I need some expert advice:

I plan on installing the following valve:

Danfoss Randall RA-FN20 straight valve 3/4"
http://www.plumbcenter.co.uk/en/hea...ries/danfoss-ra-fn20-straight-valve-3-4-17883

On the inlet to my upstairs and downstairs manifolds with one of these 1-10V actuators:

http://www.moehlenhoff.info/getfile...-D58-40-336_DB_AA5004_Proportional_MOE_GB.pdf
Moehlenhoff AA5004 Alpha-Antrieb 4, 24V AC, 0-10V Proportional, NC (stromlos-zu) (MOEAA5004)

Connected to a matching 0-10V stat and wiring centre:

Moehlenhoff ARHK5010S Alpha-Regler Heizen/Kühlen 0-10V Standard (weiß) (MOEARHK5010S)
Moehlenhoff AB4001-6 Alpha-Basis 24V - 6 Raum (MOEAB4001-6)
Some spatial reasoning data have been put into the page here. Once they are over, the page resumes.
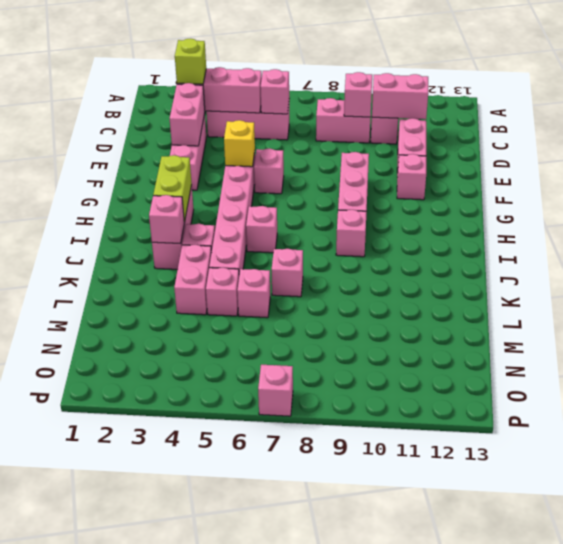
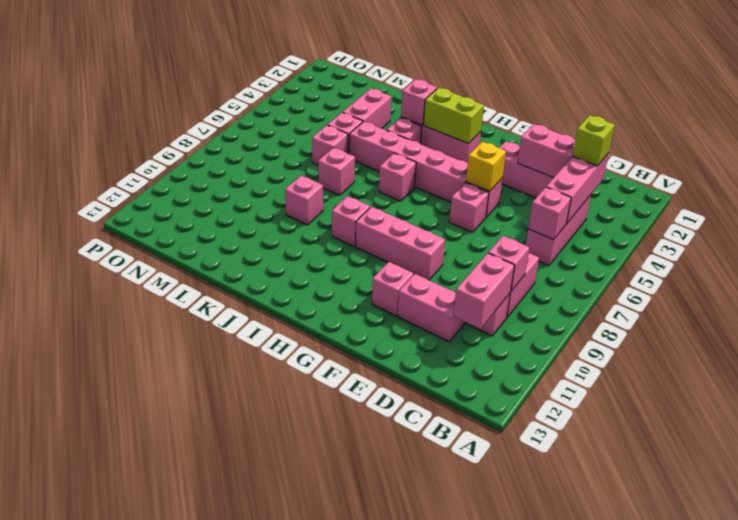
pink 1x2 brick [174,244,212,315] -> pink 1x2 brick turned to [343,88,391,128]
pink 1x1 brick [258,365,293,416] -> pink 1x1 brick moved to [285,175,323,225]

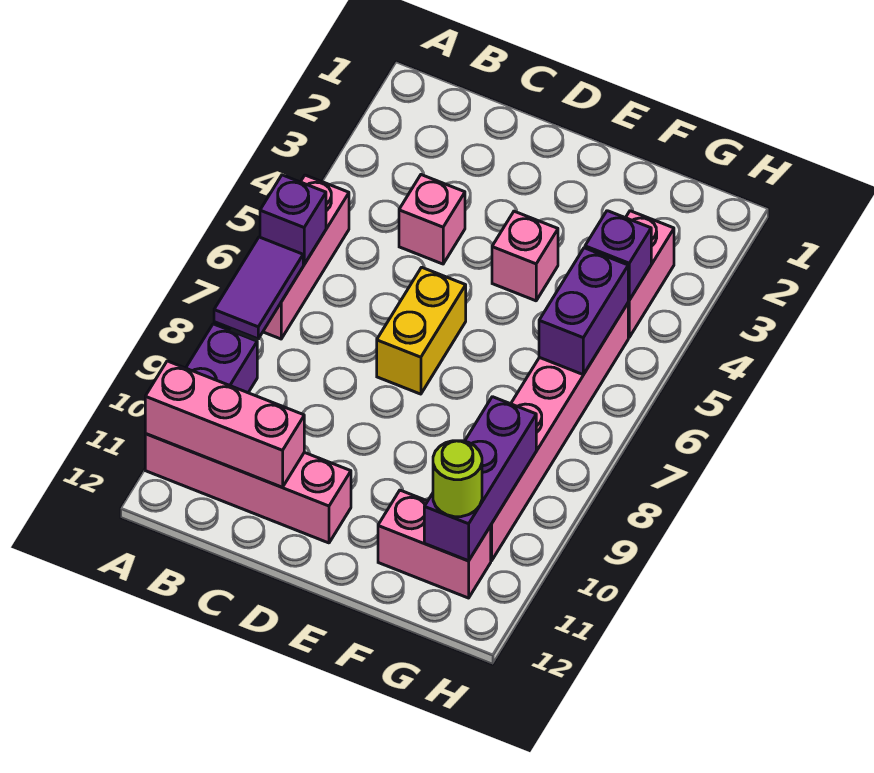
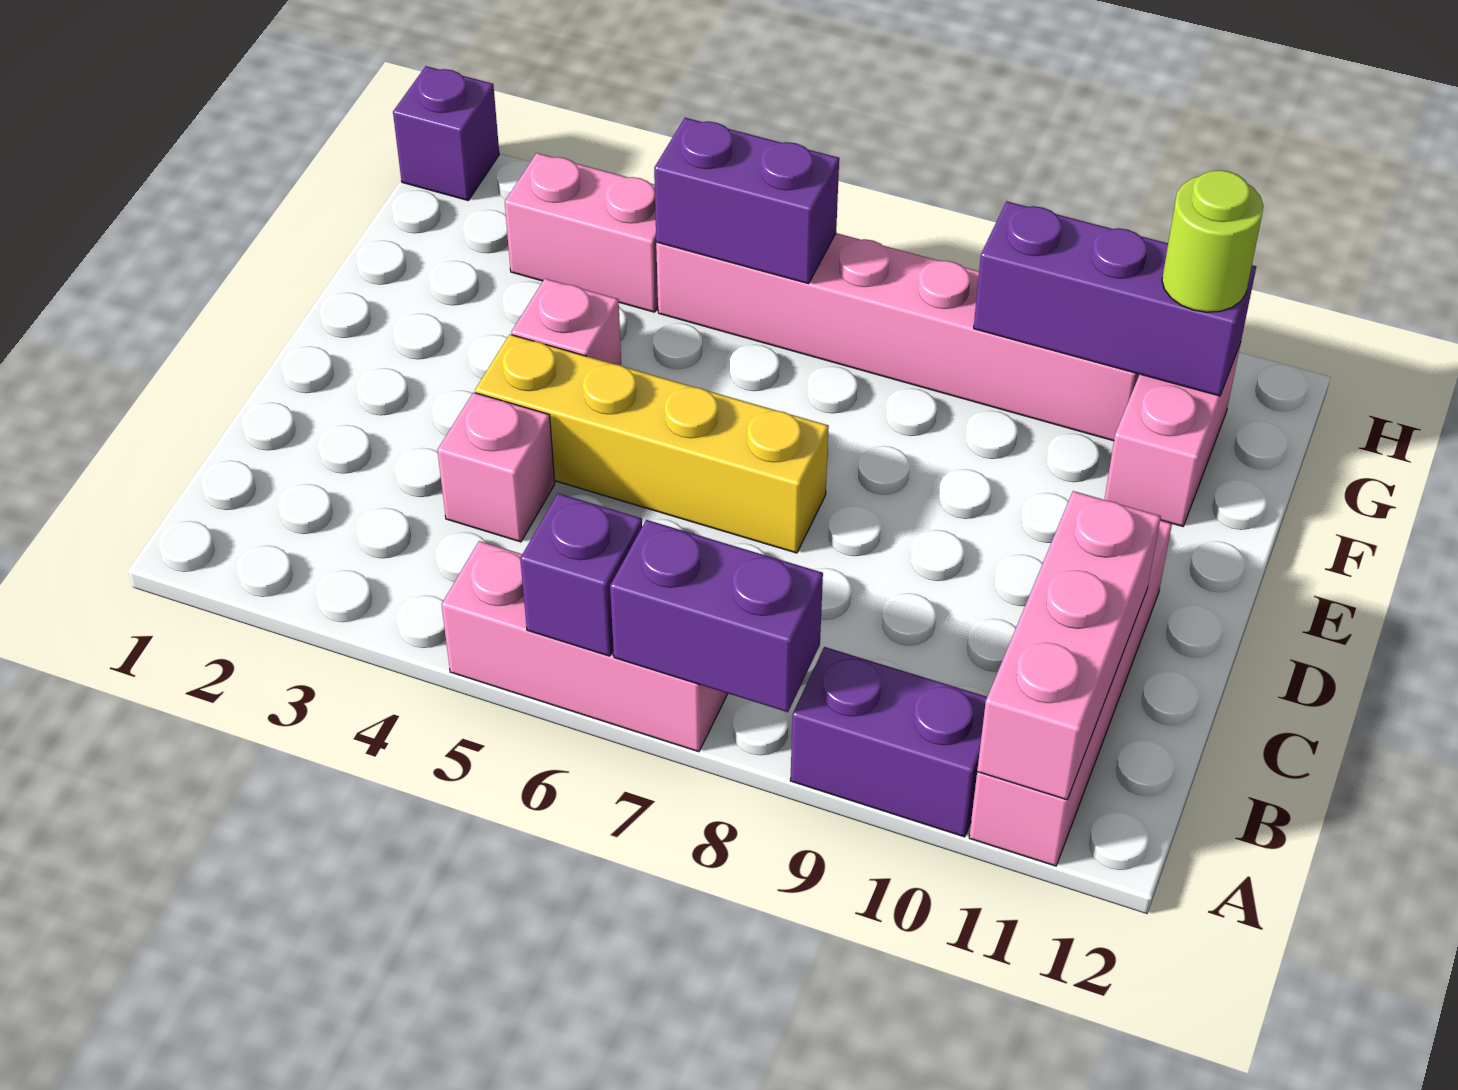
purple 1x2 tile [214,237,303,339] -> purple 1x2 brick [610,520,823,712]
yellow 1x2 brick [377,267,466,394] -> yellow 1x4 brick [475,334,829,553]
purple 1x1 brick [585,211,651,300] -> purple 1x1 brick moved to [393,66,499,200]

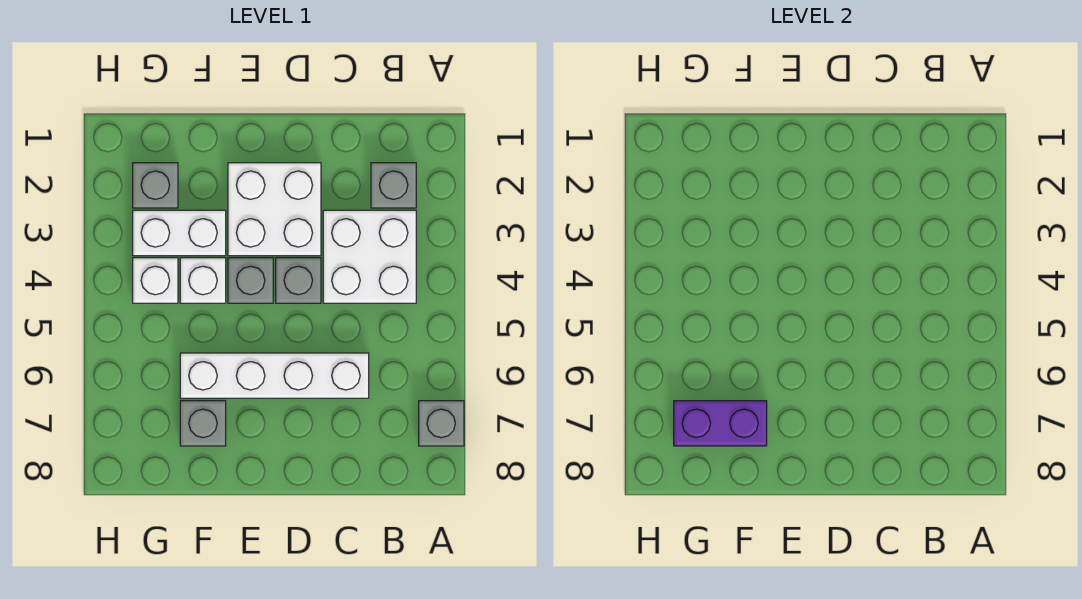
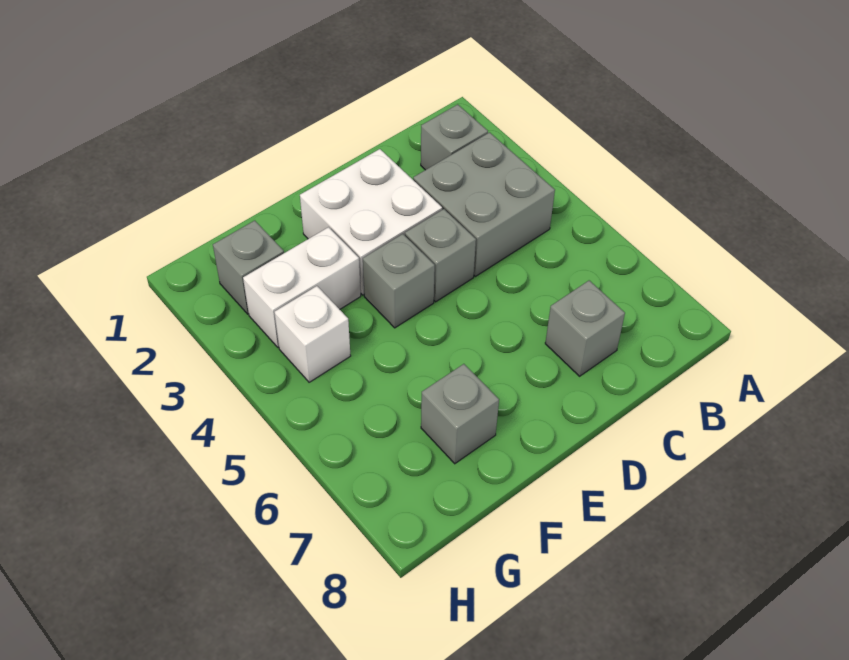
grey 1x1 brick [419,401,464,446] -> grey 1x1 brick moved to [545,281,625,376]
white 2x2 brick [323,210,416,303] -> grey 2x2 brick [413,132,555,276]
white 1x4 brick [180,353,369,398] -> none
white 1x1 brick [180,258,226,303] -> none
purple 1x2 brick [674,401,767,446] -> none

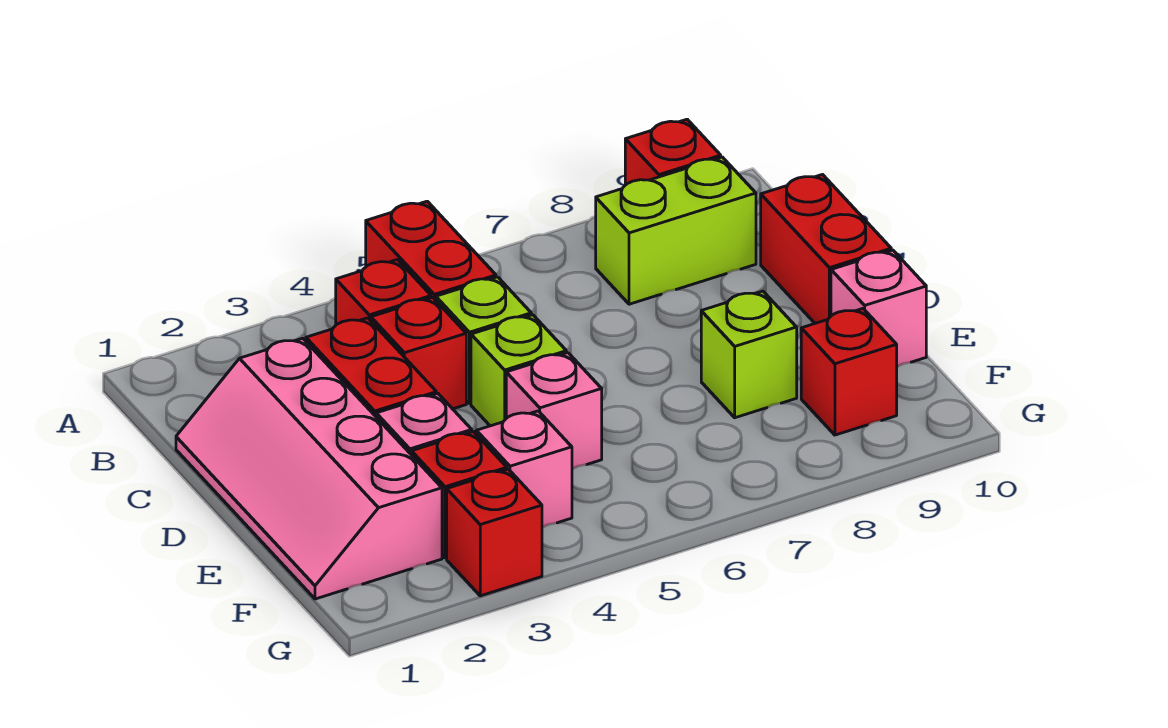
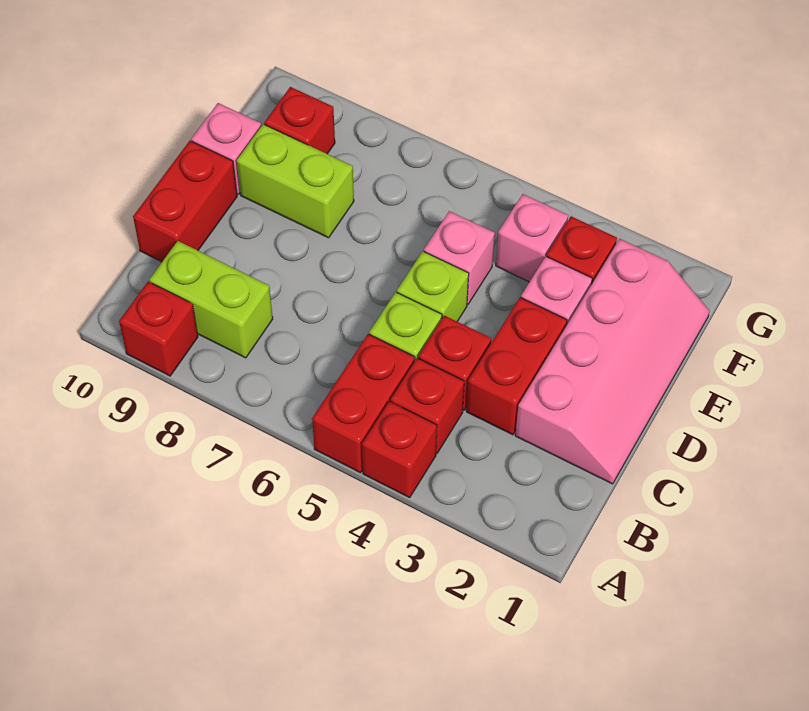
lime 1x1 brick [701,291,797,418] -> lime 1x2 brick [237,124,354,238]
red 1x1 brick [447,469,542,596] -> red 1x1 brick moved to [362,401,437,498]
And a Voker Linea One 10:1 modulating gas boiler:

http://www.boilers2go.co.uk/vokera-linea-one-high-performance-combi-boiler-38-kw.html 

Can anyone tell me if this will work, I basically want the following to happen:
-	Each zone will get upto the setpoint temperature.
-	The 1-10V actuators will modulate the flow to maintain this temp bang on.
-	The boiler will modulate the heat input as the hot water demand / flowrate increases and decreases over the course of the night.

Thanks,
James.


----------



## rjbphd (Feb 5, 2010)

We are going to cook your engineering mind for not following the introduction advice here.


----------